Link Roundup – 29 May 2019

Here are some links around the internet related to blockchain, cybersecurity, AI and free/open source software.

How Football Leaks is exposing corruption in European Soccer: interesting story about someone who leaked info to the press about corruption. On the one hand, it’s good to shine a light on corruption and increase transparency. On the other hand, it’s a cautionary tale for cybersecurity, especially with the amount of data that was leaked:

Before the reporter left, Pinto gave him two hard drives, containing eight hundred gigabytes of data. In the following three years, Pinto supplied Der Spiegel with four terabytes of confidential information, more than eighty-eight million documents—a leak almost twice the size of the Panama Papers and sixty times that of Edward Snowden’s. The information provided by Pinto has led to the conviction of dozens of top soccer players for tax evasion.


Another issue with Docker, this time a bug allows root access from the guest operating system to the host’s file system. I guess this is why it isn’t advisable to run code in Docker as root?
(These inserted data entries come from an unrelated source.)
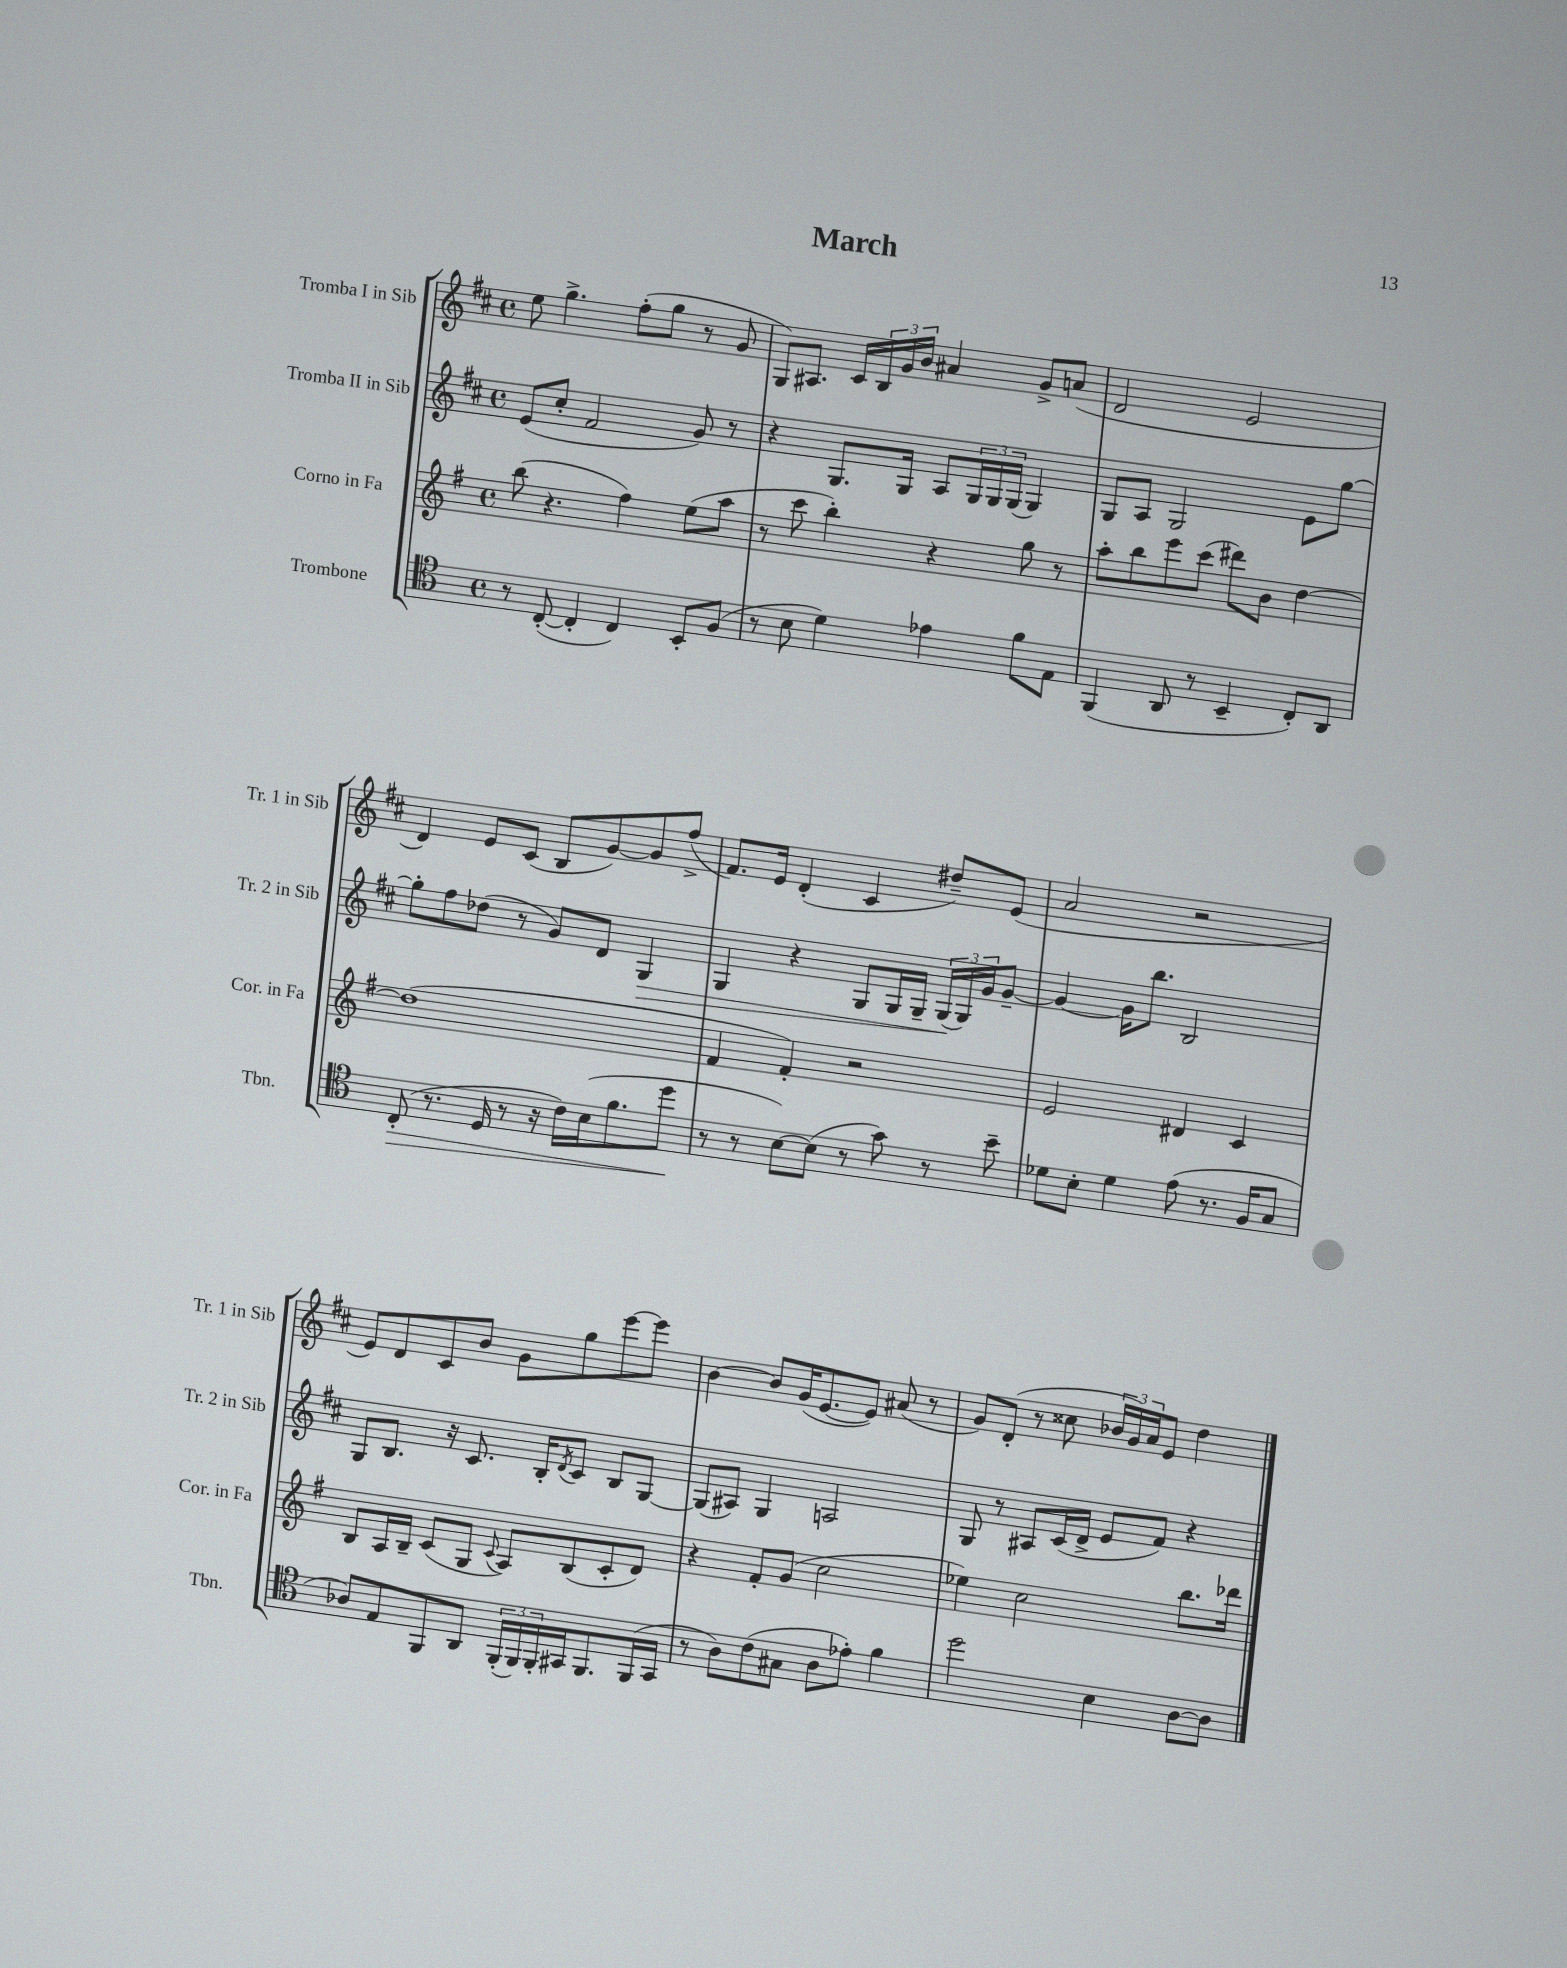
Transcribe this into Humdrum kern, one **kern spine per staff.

**kern	**kern	**kern	**kern
*staff4	*staff3	*staff2	*staff1
*clefC4	*clefG2	*clefG2	*clefG2
*k[]	*k[f#]	*k[f#c#]	*k[f#c#]
*M4/4	*M4/4	*M4/4	*M4/4
*met(c)	*met(c)	*met(c)	*met(c)
8r	(8bb	(8e	8ee
([8C'	4.r	8cc#'	4.gg^
4C']	.	2f#	.
4C)	4ff#)	.	(8ff#'
.	.	.	8gg
8BB'	(8ee	8g)	8r
(8F	8aa	8r	8g
=	=	=	=
8r	8r	4r	8G)
8B	8ccc	.	8.A#
4d)	4bb')	8.G	.
.	.	.	16c#
.	.	.	24B
.	.	.	24g
.	.	16G	.
.	.	.	24b
4e-	4r	8A	4a#
.	.	24G	.
.	.	24G	.
.	.	(24G	.
8f	8gg	4G)	8g^
8E	8r	.	(8a
=	=	=	=
(4FF	8aa'	8G	2d
.	8bb	8A	.
8AA	8eee	2G	.
8r	(8ccc	.	.
4BB~	8ddd#)	.	2e
.	8b	.	.
8C')	[4dd	8e	.
8AA	.	[8gg	.
=	=	=	=
(8C'	(1dd]	8gg']	4d)
8.r	.	8ff#	.
.	.	(8dd-	8e
16D	.	.	.
8r	.	8r	(8c#
16r	.	8g)	8B
16c)	.	.	.
(16B	.	8d	[8g)
8.f	.	.	.
.	.	4G	8g]
8dd	.	.	(8ff#^
=	=	=	=
8r	4f#	4G	8.f#)
8r	.	.	.
.	.	.	16e
[8B)	4f#')	4r	(4d'
(8B]	.	.	.
8r	2r	8G	4c#
8g)	.	16G	.
.	.	16G~	.
8r	.	(24G	8dd#~)
.	.	24G)	.
.	.	24g	.
8b~	.	[8g~	(8e
=	=	=	=
8d-	2e	4g_	2a
8B'	.	.	.
4d-	.	16g]	.
.	.	8.bb	.
(8e	4d#	2B	2r
8.r	.	.	.
.	4c	.	.
16F	.	.	.
8G	.	.	.
=	=	=	=
8A-)	8B	8G	8e)
8E	16A	8.B	8d
.	16B~	.	.
8FF	(8c	.	8c#
.	.	16r	.
8AA	8G	8.c#	8b
.	8qqc	.	.
(24FF'	8A)	.	8g
24FF)	.	.	.
.	.	16B'	.
24FF'	.	.	.
.	.	8qd	.
16GG#	(8B	8c#	8gg
8.FF	.	.	.
.	8c'	8B	[8eee
(16FF	8d)	[8G	8eee]
16GG#	.	.	.
=	=	=	=
8r	4r	(8G]	[4b
8A)	.	8A#)	.
(8c	8f#'	4G	8b]
8G#	(8g	.	(16g
.	.	.	[8.e
8A	2cc	2A	.
8e-')	.	.	8e])
4f	.	.	(8a#
.	.	.	8r
=	=	=	=
2dd	4ee-)	8G	8g)
.	.	8r	(8d'
.	2cc	8A#	8r
.	.	(16c#	8cc##
.	.	16d^	.
4B	.	8e	24b-
.	.	.	24g)
.	.	.	24a
.	.	8f#)	8e
[8A	8.bb	4r	4dd
8A]	.	.	.
.	16ddd-	.	.
==	==	==	==
*-	*-	*-	*-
The bug is the result of the way that the Docker software handles some symbolic links, which are files that have paths to other directories or files. Researcher Aleksa Sarai discovered that in some situations, an attacker can insert his own symlink into a path during a short time window between the time that the path has been resolved and the time it is operated on. This is a variant of the time of check to time of use (TOCTOU) problem, specifically with the “docker cp” command, which copies files to and from containers.


Demand for development tools is growing rapidly as more companies develop their own software: it looks like that we finally have more companies realizing that the heart of their business is software and automation and that better coding tools lead to increased productivity, lowered costs.

In a report last week, analysts for Cowen & Co. estimated a market of $24 billion by 2023 for software tools designed for DevOps—the discipline of adding more automation and collaboration to software development. Morgan Stanley analysts took an even more expansive view in their own report on the same day, projecting a $50 billion market by 2022 for DevOps tools and other related services. The Morgan Stanley note cited several companies that already have used DevOps to significantly speed up their development processes. Retailer Target , for instance, used to take 24 hours to deploy new code into production; it now does so in just a few minutes, according to the report.


CryptoKitties & dice games fail to lure users to dapps: interesting article about the hunt for a “killer app” for decentralized apps on the blockchain.

Developers have created some 2,700 dapps that have enough data to be trackable, according to a website called State of the DApps. Only three of them have more than 10,000 daily active users. The most active dapp on any platform most recently was Endless Dice, a gambling dapp on the EOS platform that had 28,000 active users on Tuesday. A big problem is a lack of compelling dapps. About 30 of the top 50 dapps, rated by transaction volume, are gambling apps, according to State of the DApps. By that measure, the top dapp for the past week is EOSJacks, a gambling app on EOS. While about $29 million changed hands on the dapp, it had just 26 daily active users.

My opinion is that it’s decentralized for a reason, the goal isn’t mass adoption. It’s to avoid all the headaches of current centralized models. For instance, the development and legal costs could be much lower. One important difference is that there’s no one taking their cut of fees from a dapp in comparison to mobiles apps where Google or Apple their cut through the app store.


Honeywell is using blockchain distributed ledger for their used aircraft parts marketplace.


Amazon defeated Rekognition revolt by a large margin: An attempted shareholder revolt over Amazon’s sale of facial recognition technology to the police mustered less than 3% of votes cast at the firm’s annual general meeting.